伊藤學賞:林川 俊郎 氏
北海道大学名誉教授
林川俊郎氏は、巨大地震動を受ける鋼斜張橋および曲線高架橋の動的非線形地震応答性状を明らかにし、耐震設計および免震設計の発展および耐震性向上への技術の進歩に多大な貢献をされました。鋼斜張橋では主塔間の水平中間部材に低降伏点鋼、損傷部材、免震デバイスによるエネルギー吸収システムを構築し、その研究成果は岩見沢市近郊の「たっぷ大橋」に活用され、その有用性が認められました。ファイバー要素を採用し、材料非線形と幾何学的非線形を考慮した複合非線形地震応答解析プログラムの開発に成功し、数多くの研究成果を挙げられました。曲線高架橋では鋼製支承、摩擦支承、免震支承などの組合せ、落橋防止システムの有効利用、FRPシートによる橋脚基部の補強対策について有益な知見を得ました。特に、北海道のような積雪寒冷地では低温時の免震支承の剛性と減哀特性が変化し、その動的非線形地震応答性状も大きく異なることを明らかにしました。これらの研究成果は、北海道土木技術会鋼道路橋研究委員会が平成24年1月に発刊した「北海道における鋼道路橋の設計および施工指針、第1編:設計・施工編、第2編:維持管理編、第3編;資料編」に反映されました。本指針は林川俊郎氏が北海道土木技術会鋼道路橋研究委員会委員長として取り纏めに尽力され、発刊後北海道開発局、北海道、市町村、東日本高速道路株式会社等の統一基準として運用され、北海道における鋼道路橋の事業発展および技術向上に多大なる貢献をしました。
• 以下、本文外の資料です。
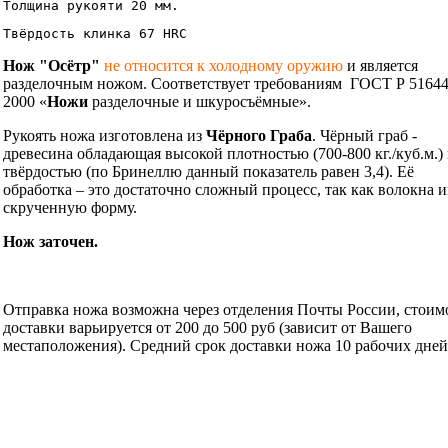
Толщина рукояти 20 мм.
Твёрдость клинка 67 HRC
Нож "Осётр"
не относится к холодному оружию
и является
разделочным ножом. Соответствует требованиям ГОСТ Р 51644
2000 «
Ножи
разделочные и шкуросъёмные».
Рукоять ножа изготовлена из
Чёрного Граба
. Чёрный граб -
древесина обладающая высокой плотностью (700-800 кг./куб.м.)
твёрдостью (по Бринеллю данный показатель равен 3,4). Её
обработка – это достаточно сложный процесс, так как волокна 
скрученную форму.
Нож заточен.
Информация об оплате и доставке ножа.
Отправка ножа возможна через отделения Почты России, стоим
доставки варьируется от 200 до 500 руб (зависит от Вашего
местаположения). Средний срок доставки ножа 10 рабочих дней
Нож укомплектован ножнами из натуральной кожи и
сертификатом.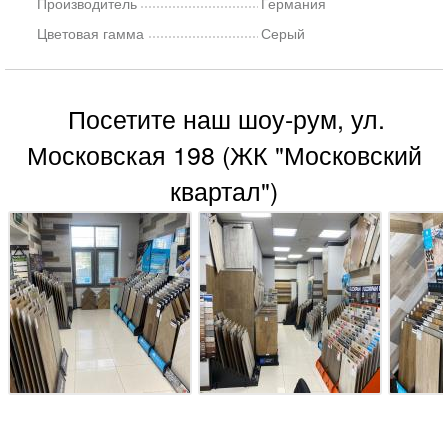
Производитель
Германия
Цветовая гамма
Серый
Посетите наш шоу-рум, ул.
Московская 198 (ЖК "Московский
квартал")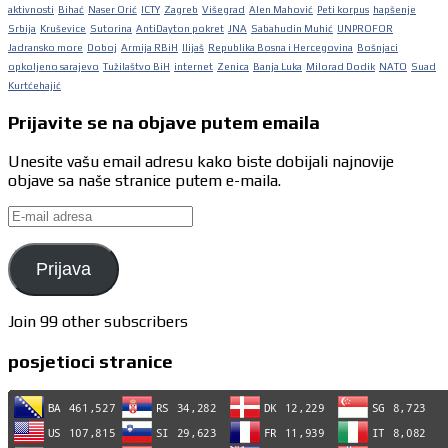
aktivnosti
Bihać
Naser Orić
ICTY
Zagreb
Višegrad
Alen Mahović
Peti korpus
hapšenje
Srbija
Kruševice
Sutorina
AntiDayton pokret
JNA
Sabahudin Muhić
UNPROFOR
Jadransko more
Doboj
Armija RBiH
Ilijaš
Republika Bosna i Hercegovina
Bošnjaci
opkoljeno sarajevo
Tužilaštvo BiH
internet
Zenica
Banja Luka
Milorad Dodik
NATO
Suad
Kurtćehajić
Prijavite se na objave putem emaila
Unesite vašu email adresu kako biste dobijali najnovije
objave sa naše stranice putem e-maila.
E-
mail
adresa
Prijava
Join 99 other subscribers
posjetioci stranice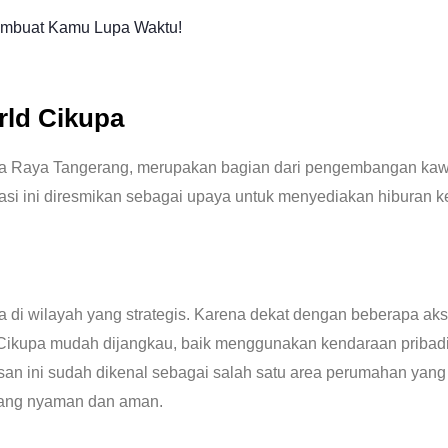
embuat Kamu Lupa Waktu!
rld Cikupa
itra Raya Tangerang, merupakan bagian dari pengembangan ka
si ini diresmikan sebagai upaya untuk menyediakan hiburan ke
rada di wilayah yang strategis. Karena dekat dengan beberapa 
d Cikupa mudah dijangkau, baik menggunakan kendaraan priba
an ini sudah dikenal sebagai salah satu area perumahan yang 
 yang nyaman dan aman.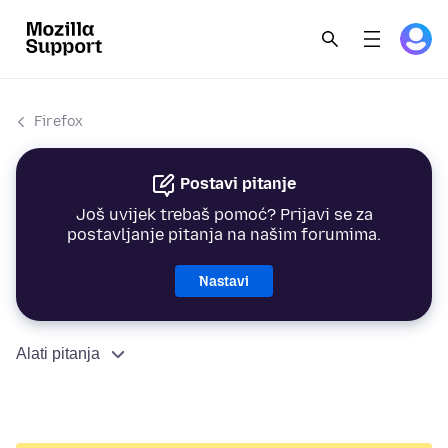
Firefox
Postavi pitanje
Još uvijek trebaš pomoć? Prijavi se za
postavljanje pitanja na našim forumima.
Nastavi
Alati pitanja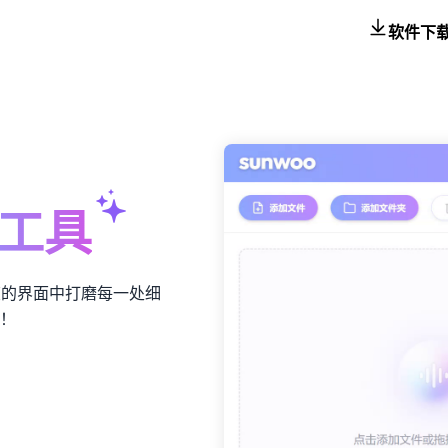
软件下
工具
爽的界面中打磨每一处细
！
また鋼床版の塑性耐荷力特性と変形性状を数値解析結果および模型実験結果より明らかにされました。開きリブに比較して閉じリブ(Uリブ)は鋼床版の塑性耐荷力を格段に向上させ、Uリブの板厚は6㎜で十分であることを解明しました。また鋼床版Uリブの規格化と普及、応力集中による疲労対策問題に従事し、その研究成果は本州四国連絡橋の因島大橋、大三島橋、大鳴門橋、明石海峡大橋等の鋼床版に採用されました。
上述のとおり、林川俊郎氏は長年にわたり、鋼橋の進歩、発展、設計、施工、維持管理において多大なる貢献をなされました。